Richard O'Keefe ok@REDACTED
Fri Jun 8 01:54:36 CEST 2012


On 7/06/2012, at 11:59 PM, Michael Turner wrote:

> "By the way, are the DTDs used in building Erlang/OTP documentation
> *documented* anywhere?"
> 
> Didn't Ulf just point them out on another thread?

E-mail is a *distributed* system.  Ulf's message saying where to
find the documentation arrived in my mailbox the day after I sent
my question.

The right thing, of course, is for each of the DTDs to contain
a comment saying where to find the documentation, or better still,
for the documentation to be automatically extracted from comments
in the DTDs.

There are some issues that are not documented.

When I've set up DTDs and had a use for something that was also
found in HTML, I have generally use the HTML names for things.
Thus when I have a table, I use <table>, <tr>, <th>, <td>, and
so on.  When I'm told to use <row> instead of <tr>, I want to
know why.  Perhaps some other template is being copied?
DocBook maybe?  It would be useful to know, because I might find
useful background in the thing that was copied.

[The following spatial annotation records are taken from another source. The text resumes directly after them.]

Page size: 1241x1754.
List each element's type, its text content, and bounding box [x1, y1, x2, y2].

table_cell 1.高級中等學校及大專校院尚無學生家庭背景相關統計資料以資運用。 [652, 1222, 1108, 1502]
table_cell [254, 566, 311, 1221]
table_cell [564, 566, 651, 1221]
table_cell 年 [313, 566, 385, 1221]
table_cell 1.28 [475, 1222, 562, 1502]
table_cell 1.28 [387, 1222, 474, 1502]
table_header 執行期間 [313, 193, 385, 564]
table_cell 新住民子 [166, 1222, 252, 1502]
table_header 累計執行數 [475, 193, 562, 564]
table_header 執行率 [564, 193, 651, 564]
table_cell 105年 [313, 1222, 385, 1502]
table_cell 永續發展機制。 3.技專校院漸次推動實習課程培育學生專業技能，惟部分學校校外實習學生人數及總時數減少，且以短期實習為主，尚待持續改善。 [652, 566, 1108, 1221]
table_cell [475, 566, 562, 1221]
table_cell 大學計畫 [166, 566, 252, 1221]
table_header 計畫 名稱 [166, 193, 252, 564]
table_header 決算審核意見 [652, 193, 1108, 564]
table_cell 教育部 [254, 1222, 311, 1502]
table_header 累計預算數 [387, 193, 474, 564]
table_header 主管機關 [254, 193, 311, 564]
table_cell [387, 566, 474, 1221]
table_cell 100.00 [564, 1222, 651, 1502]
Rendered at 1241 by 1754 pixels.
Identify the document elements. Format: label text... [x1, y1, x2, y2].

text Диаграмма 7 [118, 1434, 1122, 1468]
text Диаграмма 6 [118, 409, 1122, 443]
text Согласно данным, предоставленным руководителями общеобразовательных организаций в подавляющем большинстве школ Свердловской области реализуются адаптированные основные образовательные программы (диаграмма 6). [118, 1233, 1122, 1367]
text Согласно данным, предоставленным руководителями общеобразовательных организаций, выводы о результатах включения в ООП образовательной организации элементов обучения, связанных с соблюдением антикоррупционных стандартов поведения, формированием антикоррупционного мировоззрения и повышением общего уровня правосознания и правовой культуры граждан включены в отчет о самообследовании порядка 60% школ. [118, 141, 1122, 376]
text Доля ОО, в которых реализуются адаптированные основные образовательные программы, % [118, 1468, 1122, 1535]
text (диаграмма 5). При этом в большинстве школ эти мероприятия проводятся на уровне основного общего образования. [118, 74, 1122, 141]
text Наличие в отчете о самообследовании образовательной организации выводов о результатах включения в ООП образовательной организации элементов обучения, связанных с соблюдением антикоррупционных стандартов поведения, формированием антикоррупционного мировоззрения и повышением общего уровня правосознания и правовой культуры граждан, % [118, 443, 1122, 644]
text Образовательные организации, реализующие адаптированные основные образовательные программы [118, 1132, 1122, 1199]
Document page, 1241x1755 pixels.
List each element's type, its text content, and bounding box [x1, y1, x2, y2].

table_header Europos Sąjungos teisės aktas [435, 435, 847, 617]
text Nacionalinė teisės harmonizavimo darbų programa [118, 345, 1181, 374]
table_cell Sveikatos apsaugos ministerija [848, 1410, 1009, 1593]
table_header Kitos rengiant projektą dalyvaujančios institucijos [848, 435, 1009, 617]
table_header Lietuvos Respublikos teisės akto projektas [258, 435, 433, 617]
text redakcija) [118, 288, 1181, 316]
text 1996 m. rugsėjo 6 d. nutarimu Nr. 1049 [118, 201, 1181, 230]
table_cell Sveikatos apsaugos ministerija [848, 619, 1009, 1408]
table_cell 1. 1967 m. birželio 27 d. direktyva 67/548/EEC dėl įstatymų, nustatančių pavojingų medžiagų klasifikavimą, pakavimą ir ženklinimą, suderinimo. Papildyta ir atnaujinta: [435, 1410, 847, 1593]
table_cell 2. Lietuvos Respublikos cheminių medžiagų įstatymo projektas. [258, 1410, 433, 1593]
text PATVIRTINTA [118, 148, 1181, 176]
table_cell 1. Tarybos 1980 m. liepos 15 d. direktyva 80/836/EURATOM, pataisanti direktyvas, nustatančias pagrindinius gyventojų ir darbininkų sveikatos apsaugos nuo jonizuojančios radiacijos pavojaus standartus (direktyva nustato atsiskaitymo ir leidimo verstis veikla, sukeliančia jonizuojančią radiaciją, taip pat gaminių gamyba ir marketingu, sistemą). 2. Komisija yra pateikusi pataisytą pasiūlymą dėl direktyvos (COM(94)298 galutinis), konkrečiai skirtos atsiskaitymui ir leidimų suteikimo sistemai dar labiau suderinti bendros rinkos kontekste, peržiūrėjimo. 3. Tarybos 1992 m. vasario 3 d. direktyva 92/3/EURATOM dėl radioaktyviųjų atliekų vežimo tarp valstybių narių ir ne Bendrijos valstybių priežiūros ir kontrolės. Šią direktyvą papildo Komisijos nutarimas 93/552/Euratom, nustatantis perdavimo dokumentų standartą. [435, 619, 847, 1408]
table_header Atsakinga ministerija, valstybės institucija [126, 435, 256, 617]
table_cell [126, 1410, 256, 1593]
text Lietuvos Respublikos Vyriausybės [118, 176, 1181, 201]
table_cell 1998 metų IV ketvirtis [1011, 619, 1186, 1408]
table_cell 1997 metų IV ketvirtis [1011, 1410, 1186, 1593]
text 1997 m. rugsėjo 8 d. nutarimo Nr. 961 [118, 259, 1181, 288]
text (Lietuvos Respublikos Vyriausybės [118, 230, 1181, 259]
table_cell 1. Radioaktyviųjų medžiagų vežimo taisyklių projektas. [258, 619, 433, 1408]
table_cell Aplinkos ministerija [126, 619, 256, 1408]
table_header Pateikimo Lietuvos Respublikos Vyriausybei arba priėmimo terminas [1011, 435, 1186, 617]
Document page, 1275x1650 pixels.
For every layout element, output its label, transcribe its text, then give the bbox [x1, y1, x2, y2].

Similarly, the HTML 3.2 character entities are copied, well and
good, but why not the HTML 4 ones?  I'm thinking of section 24.3
"Character entity references for symbols, mathematical symbols,
and Greek letters" with pubid "-//W3C//ENTITIES Symbols//EN//HTML".
If we're using xsltproc and FOP, which use Unicode, what's wrong
with these Unicode characters?  Can I use numeric references to
get them?  If there's some basic limit here, if, for example, it
is still thought important to generate pure HTML 3.2, I'd like
to know.  Or is it a limitation of UNIX man pages?  Need that
limit apply to documents that won't be processed by troff?